BEGIN

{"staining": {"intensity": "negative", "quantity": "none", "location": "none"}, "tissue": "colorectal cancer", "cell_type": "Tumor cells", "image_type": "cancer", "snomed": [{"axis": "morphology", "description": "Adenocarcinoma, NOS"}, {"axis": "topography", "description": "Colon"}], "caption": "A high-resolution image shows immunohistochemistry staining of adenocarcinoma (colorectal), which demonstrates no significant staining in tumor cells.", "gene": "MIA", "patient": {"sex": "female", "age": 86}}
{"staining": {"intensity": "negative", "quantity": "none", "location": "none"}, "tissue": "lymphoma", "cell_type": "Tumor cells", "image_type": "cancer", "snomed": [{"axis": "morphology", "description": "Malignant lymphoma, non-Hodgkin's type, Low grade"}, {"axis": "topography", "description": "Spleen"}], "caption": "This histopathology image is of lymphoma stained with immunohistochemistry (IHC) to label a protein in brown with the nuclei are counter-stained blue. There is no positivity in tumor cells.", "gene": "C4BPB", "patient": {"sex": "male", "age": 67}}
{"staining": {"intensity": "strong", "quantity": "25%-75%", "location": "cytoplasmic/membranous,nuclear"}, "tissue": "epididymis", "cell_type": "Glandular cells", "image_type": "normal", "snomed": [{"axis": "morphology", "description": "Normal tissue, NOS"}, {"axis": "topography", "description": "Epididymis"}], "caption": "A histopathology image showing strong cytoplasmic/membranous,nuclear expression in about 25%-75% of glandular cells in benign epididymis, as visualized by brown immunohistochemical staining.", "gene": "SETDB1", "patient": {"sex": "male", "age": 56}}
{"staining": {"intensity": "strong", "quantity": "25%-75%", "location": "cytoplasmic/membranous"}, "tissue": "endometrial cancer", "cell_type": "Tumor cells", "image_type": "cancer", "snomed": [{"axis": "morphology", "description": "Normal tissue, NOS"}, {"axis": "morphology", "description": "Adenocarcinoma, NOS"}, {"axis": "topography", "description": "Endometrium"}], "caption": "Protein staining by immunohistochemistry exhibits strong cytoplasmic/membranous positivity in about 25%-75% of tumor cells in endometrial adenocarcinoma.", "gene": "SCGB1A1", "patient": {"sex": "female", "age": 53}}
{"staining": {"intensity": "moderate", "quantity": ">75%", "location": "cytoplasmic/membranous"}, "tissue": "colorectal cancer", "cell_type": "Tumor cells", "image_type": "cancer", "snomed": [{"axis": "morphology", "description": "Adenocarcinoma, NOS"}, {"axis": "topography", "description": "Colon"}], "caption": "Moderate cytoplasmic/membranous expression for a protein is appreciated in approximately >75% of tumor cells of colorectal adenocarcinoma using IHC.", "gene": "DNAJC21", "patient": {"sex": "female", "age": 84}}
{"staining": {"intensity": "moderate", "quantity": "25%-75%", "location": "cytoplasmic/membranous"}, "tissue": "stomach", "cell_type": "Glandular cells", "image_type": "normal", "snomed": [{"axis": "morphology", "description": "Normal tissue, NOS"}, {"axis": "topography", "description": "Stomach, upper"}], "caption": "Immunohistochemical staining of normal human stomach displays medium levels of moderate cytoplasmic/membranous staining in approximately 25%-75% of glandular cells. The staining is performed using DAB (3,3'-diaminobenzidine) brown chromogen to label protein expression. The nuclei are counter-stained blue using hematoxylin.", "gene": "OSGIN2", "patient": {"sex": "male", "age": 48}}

END

Work instruction. Each line of the material with the word "glandular" in it should be listed.

Result of the exercise.
{"staining": {"intensity": "strong", "quantity": "25%-75%", "location": "cytoplasmic/membranous,nuclear"}, "tissue": "epididymis", "cell_type": "Glandular cells", "image_type": "normal", "snomed": [{"axis": "morphology", "description": "Normal tissue, NOS"}, {"axis": "topography", "description": "Epididymis"}], "caption": "A histopathology image showing strong cytoplasmic/membranous,nuclear expression in about 25%-75% of glandular cells in benign epididymis, as visualized by brown immunohistochemical staining.", "gene": "SETDB1", "patient": {"sex": "male", "age": 56}}
{"staining": {"intensity": "moderate", "quantity": "25%-75%", "location": "cytoplasmic/membranous"}, "tissue": "stomach", "cell_type": "Glandular cells", "image_type": "normal", "snomed": [{"axis": "morphology", "description": "Normal tissue, NOS"}, {"axis": "topography", "description": "Stomach, upper"}], "caption": "Immunohistochemical staining of normal human stomach displays medium levels of moderate cytoplasmic/membranous staining in approximately 25%-75% of glandular cells. The staining is performed using DAB (3,3'-diaminobenzidine) brown chromogen to label protein expression. The nuclei are counter-stained blue using hematoxylin.", "gene": "OSGIN2", "patient": {"sex": "male", "age": 48}}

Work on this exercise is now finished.